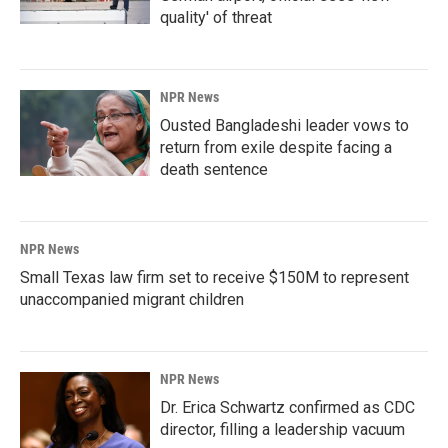
quality' of threat
NPR News
Ousted Bangladeshi leader vows to
return from exile despite facing a
death sentence
NPR News
Small Texas law firm set to receive $150M to represent
unaccompanied migrant children
NPR News
Dr. Erica Schwartz confirmed as CDC
director, filling a leadership vacuum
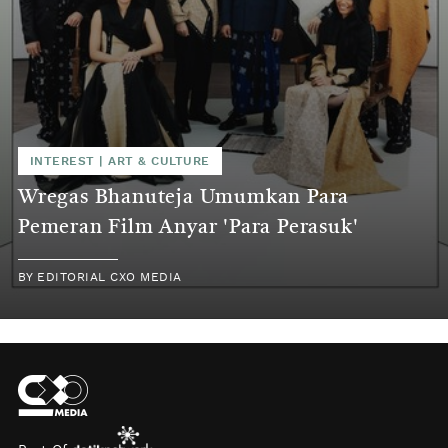
INTEREST
|
ART & CULTURE
Wregas Bhanuteja Umumkan Para
Pemeran Film Anyar 'Para Perasuk'
BY
EDITORIAL CXO MEDIA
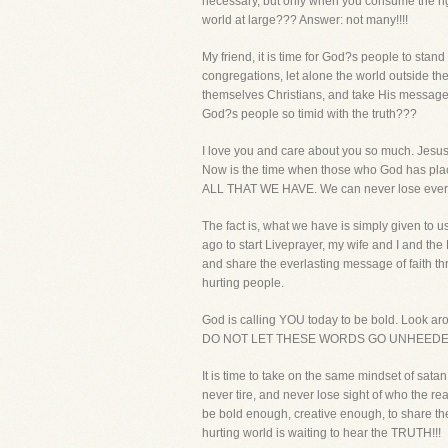
necessary, but only when you consume the rig
world at large??? Answer: not many!!!!
My friend, it is time for God?s people to sta
congregations, let alone the world outside the
themselves Christians, and take His message of
God?s people so timid with the truth???
I love you and care about you so much. Jesus 
Now is the time when those who God has place
ALL THAT WE HAVE. We can never lose every
The fact is, what we have is simply given to
ago to start Liveprayer, my wife and I and th
and share the everlasting message of faith thro
hurting people.
God is calling YOU today to be bold. Look a
DO NOT LET THESE WORDS GO UNHEEDED 
It is time to take on the same mindset of sat
never tire, and never lose sight of who the re
be bold enough, creative enough, to share the 
hurting world is waiting to hear the TRUTH!!!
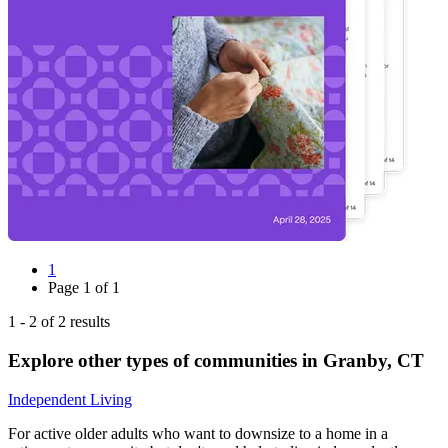
1
Page
1
of
1
1
-
2
of
2
results
Explore other types of communities in
Granby
,
CT
Independent Living
For active older adults who want to downsize to a home in a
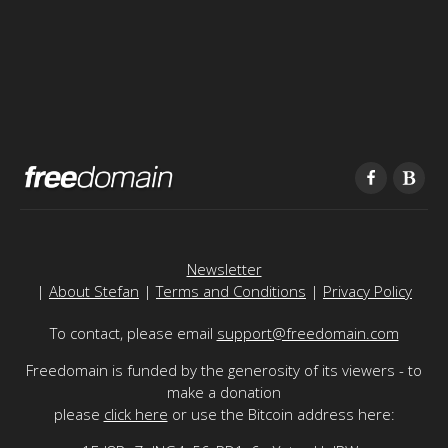
Newsletter
|
About Stefan
|
Terms and Conditions
|
Privacy Policy
To contact, please email
support@freedomain.com
Freedomain is funded by the generosity of its viewers - to
make a donation
please
click here
or use the Bitcoin address here:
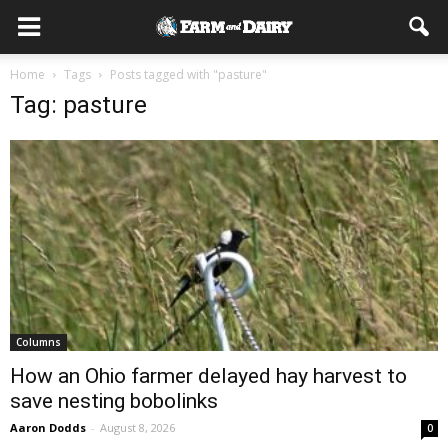
Home
Tags
Posts tagged with "pasture"
Tag: pasture
Columns
How an Ohio farmer delayed hay harvest to
save nesting bobolinks
Aaron Dodds
-
August 8, 2026
0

**Prompt:**
Each record, word for word, should be printed again without its pictures.

**Task solution:**
quality' of threat
NPR News
Ousted Bangladeshi leader vows to
return from exile despite facing a
death sentence
NPR News
Small Texas law firm set to receive $150M to represent
unaccompanied migrant children
NPR News
Dr. Erica Schwartz confirmed as CDC
director, filling a leadership vacuum
INTEREST
|
ART & CULTURE
Wregas Bhanuteja Umumkan Para
Pemeran Film Anyar 'Para Perasuk'
BY
EDITORIAL CXO MEDIA
necessary, but only when you consume the rig
world at large??? Answer: not many!!!!
My friend, it is time for God?s people to sta
congregations, let alone the world outside the
themselves Christians, and take His message of
God?s people so timid with the truth???
I love you and care about you so much. Jesus 
Now is the time when those who God has place
ALL THAT WE HAVE. We can never lose every
The fact is, what we have is simply given to
ago to start Liveprayer, my wife and I and th
and share the everlasting message of faith thro
hurting people.
God is calling YOU today to be bold. Look a
DO NOT LET THESE WORDS GO UNHEEDED 
It is time to take on the same mindset of sat
never tire, and never lose sight of who the re
be bold enough, creative enough, to share the 
hurting world is waiting to hear the TRUTH!!!
1
Page
1
of
1
1
-
2
of
2
results
Explore other types of communities in
Granby
,
CT
Independent Living
For active older adults who want to downsize to a home in a
Newsletter
|
About Stefan
|
Terms and Conditions
|
Privacy Policy
To contact, please email
support@freedomain.com
Freedomain is funded by the generosity of its viewers - to
make a donation
please
click here
or use the Bitcoin address here:
Home
Tags
Posts tagged with "pasture"
Tag: pasture
Columns
How an Ohio farmer delayed hay harvest to
save nesting bobolinks
Aaron Dodds
-
August 8, 2026
0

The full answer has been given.